Saved data entries
=-=-=

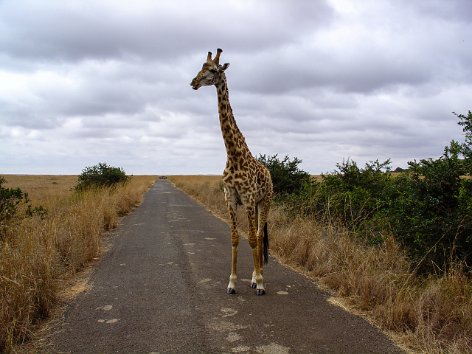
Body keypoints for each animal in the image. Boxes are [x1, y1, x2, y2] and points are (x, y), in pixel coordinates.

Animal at [191, 47, 274, 296]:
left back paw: (258, 278)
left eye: (213, 70)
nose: (193, 82)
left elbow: (253, 240)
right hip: (255, 204)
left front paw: (260, 283)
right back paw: (254, 277)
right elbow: (235, 238)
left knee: (259, 235)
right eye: (200, 67)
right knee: (257, 235)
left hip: (265, 201)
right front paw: (232, 283)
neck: (234, 155)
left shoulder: (247, 198)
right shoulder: (231, 198)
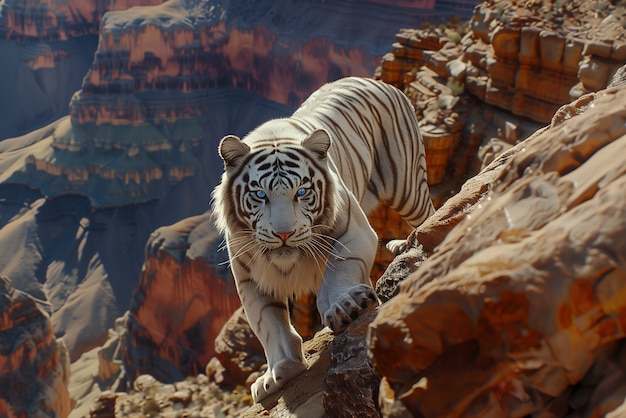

=-=-=

**PROBLEM TO SOLVE:**
Write out every entry again word for word, without any of the pictures.

**REPLY TO THE TASK:**
Body keypoints for each animal in the image. Boxes are [x1, y1, x2, y2] and points are (x, y), in pixel coordinates.

Animal at [191, 47, 274, 296]:
left back paw: (258, 278)
left eye: (213, 70)
nose: (193, 82)
left elbow: (253, 240)
right hip: (255, 204)
left front paw: (260, 283)
right back paw: (254, 277)
right elbow: (235, 238)
left knee: (259, 235)
right eye: (200, 67)
right knee: (257, 235)
left hip: (265, 201)
right front paw: (232, 283)
neck: (234, 155)
left shoulder: (247, 198)
right shoulder: (231, 198)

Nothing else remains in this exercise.